Chief executive Andrew Page, who recently announced his decision to retire later this year, said: “These results are a reflection of the hard work and efforts of the TRG team and I would like to record my thanks to them for producing another outstanding performance.
“With the UK economy showing improvement, employment levels rising and inflation falling there are good prospects for an improvement in household finances. This bodes well for our sector and all of our team will be working determinedly to deliver another year of profitable progress.
“The Restaurant Group is in great shape and I am confident that it will continue to prosper.”

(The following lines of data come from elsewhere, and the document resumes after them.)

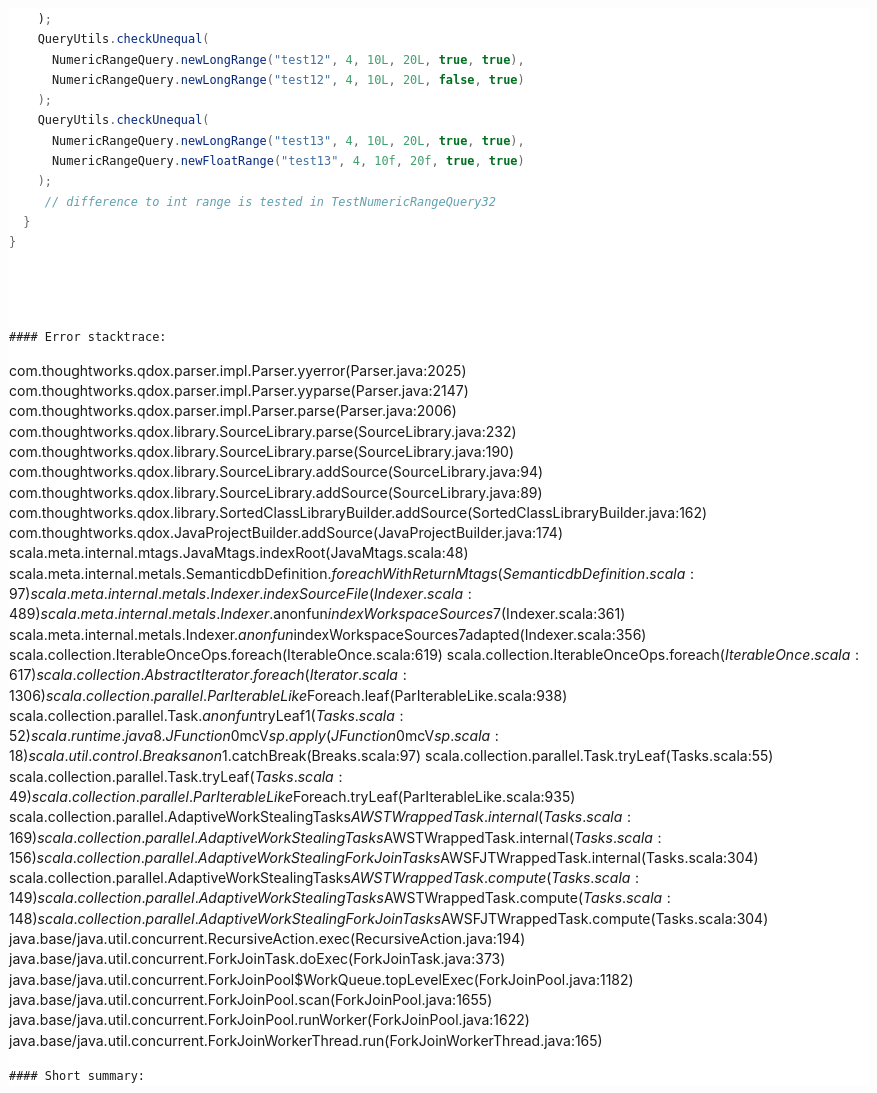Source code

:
 ```java
    );
    QueryUtils.checkUnequal(
      NumericRangeQuery.newLongRange("test12", 4, 10L, 20L, true, true), 
      NumericRangeQuery.newLongRange("test12", 4, 10L, 20L, false, true)
    );
    QueryUtils.checkUnequal(
      NumericRangeQuery.newLongRange("test13", 4, 10L, 20L, true, true), 
      NumericRangeQuery.newFloatRange("test13", 4, 10f, 20f, true, true)
    );
     // difference to int range is tested in TestNumericRangeQuery32
  }
}
```

```



#### Error stacktrace:

```
com.thoughtworks.qdox.parser.impl.Parser.yyerror(Parser.java:2025)
	com.thoughtworks.qdox.parser.impl.Parser.yyparse(Parser.java:2147)
	com.thoughtworks.qdox.parser.impl.Parser.parse(Parser.java:2006)
	com.thoughtworks.qdox.library.SourceLibrary.parse(SourceLibrary.java:232)
	com.thoughtworks.qdox.library.SourceLibrary.parse(SourceLibrary.java:190)
	com.thoughtworks.qdox.library.SourceLibrary.addSource(SourceLibrary.java:94)
	com.thoughtworks.qdox.library.SourceLibrary.addSource(SourceLibrary.java:89)
	com.thoughtworks.qdox.library.SortedClassLibraryBuilder.addSource(SortedClassLibraryBuilder.java:162)
	com.thoughtworks.qdox.JavaProjectBuilder.addSource(JavaProjectBuilder.java:174)
	scala.meta.internal.mtags.JavaMtags.indexRoot(JavaMtags.scala:48)
	scala.meta.internal.metals.SemanticdbDefinition$.foreachWithReturnMtags(SemanticdbDefinition.scala:97)
	scala.meta.internal.metals.Indexer.indexSourceFile(Indexer.scala:489)
	scala.meta.internal.metals.Indexer.$anonfun$indexWorkspaceSources$7(Indexer.scala:361)
	scala.meta.internal.metals.Indexer.$anonfun$indexWorkspaceSources$7$adapted(Indexer.scala:356)
	scala.collection.IterableOnceOps.foreach(IterableOnce.scala:619)
	scala.collection.IterableOnceOps.foreach$(IterableOnce.scala:617)
	scala.collection.AbstractIterator.foreach(Iterator.scala:1306)
	scala.collection.parallel.ParIterableLike$Foreach.leaf(ParIterableLike.scala:938)
	scala.collection.parallel.Task.$anonfun$tryLeaf$1(Tasks.scala:52)
	scala.runtime.java8.JFunction0$mcV$sp.apply(JFunction0$mcV$sp.scala:18)
	scala.util.control.Breaks$$anon$1.catchBreak(Breaks.scala:97)
	scala.collection.parallel.Task.tryLeaf(Tasks.scala:55)
	scala.collection.parallel.Task.tryLeaf$(Tasks.scala:49)
	scala.collection.parallel.ParIterableLike$Foreach.tryLeaf(ParIterableLike.scala:935)
	scala.collection.parallel.AdaptiveWorkStealingTasks$AWSTWrappedTask.internal(Tasks.scala:169)
	scala.collection.parallel.AdaptiveWorkStealingTasks$AWSTWrappedTask.internal$(Tasks.scala:156)
	scala.collection.parallel.AdaptiveWorkStealingForkJoinTasks$AWSFJTWrappedTask.internal(Tasks.scala:304)
	scala.collection.parallel.AdaptiveWorkStealingTasks$AWSTWrappedTask.compute(Tasks.scala:149)
	scala.collection.parallel.AdaptiveWorkStealingTasks$AWSTWrappedTask.compute$(Tasks.scala:148)
	scala.collection.parallel.AdaptiveWorkStealingForkJoinTasks$AWSFJTWrappedTask.compute(Tasks.scala:304)
	java.base/java.util.concurrent.RecursiveAction.exec(RecursiveAction.java:194)
	java.base/java.util.concurrent.ForkJoinTask.doExec(ForkJoinTask.java:373)
	java.base/java.util.concurrent.ForkJoinPool$WorkQueue.topLevelExec(ForkJoinPool.java:1182)
	java.base/java.util.concurrent.ForkJoinPool.scan(ForkJoinPool.java:1655)
	java.base/java.util.concurrent.ForkJoinPool.runWorker(ForkJoinPool.java:1622)
	java.base/java.util.concurrent.ForkJoinWorkerThread.run(ForkJoinWorkerThread.java:165)
```
#### Short summary: 

```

TRG created over 1,000 hospitality jobs last year with the opening of 35 new sites spread across all of its brands. Page added that the new sites ‘are trading well and are set to deliver excellent returns’.
The company, which employs more than 12,000 people across the UK, has also reported a strong start to 2014, with total sales up 10 per cent and like-for-like sales at 3.5 per cent for the eight weeks to 23 February 2014. Today’s financial statement says the Group has ‘a superb pipeline of new sites covering the period 2014 to 2016’, and that the search for a new chief executive to replace Page is now ‘well underway’.
Frankie & Benny’s (232 sites)
Frankie and Benny’s traded strongly in 2013 delivering significant increases in turnover, EBITDA and profit.
During the year, TRG opened 17 new restaurants of which six were on cinema sites. The Group anticipates opening between 18 and 22 new Frankie and Benny’s restaurants in 2014.
“The strength of the Frankie and Benny’s brand, its breadth of appeal, versatility and high level of customer recognition all contribute to a consistent track record of success,” said the company. “This gives us great confidence that there is significant future roll out potential for this brand.”
Coast to Coast (10 units)
TRG opened its first Coast to Coast restaurant in Brighton in November 2011. By the end of 2013, it had ten Coast to Coast restaurants - of which five were opened in 2013 and eight trade alongside either, or both, Frankie & Benny’s and Chiquito.
“These three brands complement each other well and we plan to continue to open further Coast to Coast restaurants alongside our other Leisure brands,” said the company. “We are planning to open between five and seven new Coast to Coast restaurants in 2014 and we have identified several dozen locations.”
Chiquito (73 units)
Chiquito performed well in 2013 with a solid increase in revenues and a significant increase in EBITDA, profit and margins.
The Group opened four new Chiquito restaurants during 2013 - all of which are trading superbly and are set to deliver strong returns in 2014.
The Restaurant Group expects to open between five and seven new units this year.
Garfunkel’s (16 units)
Garfunkel’s traded ‘superbly’ during 2013 and this has continued into 2014. Like-for-like sales growth was strong and this translated into significant increases in turnover, profit and margins.
“We are continuing to search for new site opportunities which will deliver our required returns,” said the Group.
Pub-restaurants (49 units)
TRG’s pub-restaurants business traded strongly throughout the year and delivered significant increases in turnover, profits and margins. Four new pub-restaurants were opened in 2013 – all of which are set to deliver strong returns this year – and a further four to six new venues are in the pipeline for this year.
The Group said: “Our Pub restaurant business has the potential to grow significantly over the medium-term and also to command a niche position as a high quality, nationwide Pub restaurant business.”
Concessions (60 units)
The Group’s Concessions business traded strongly in 2013, with a solid increase in turnover and significant increases in EBITDA, profits and margins.
Five new units were opened in 2013 and two to four are expected to open later this year.
“As passenger numbers start to increase, we are confident that this trend can continue,” said TRG.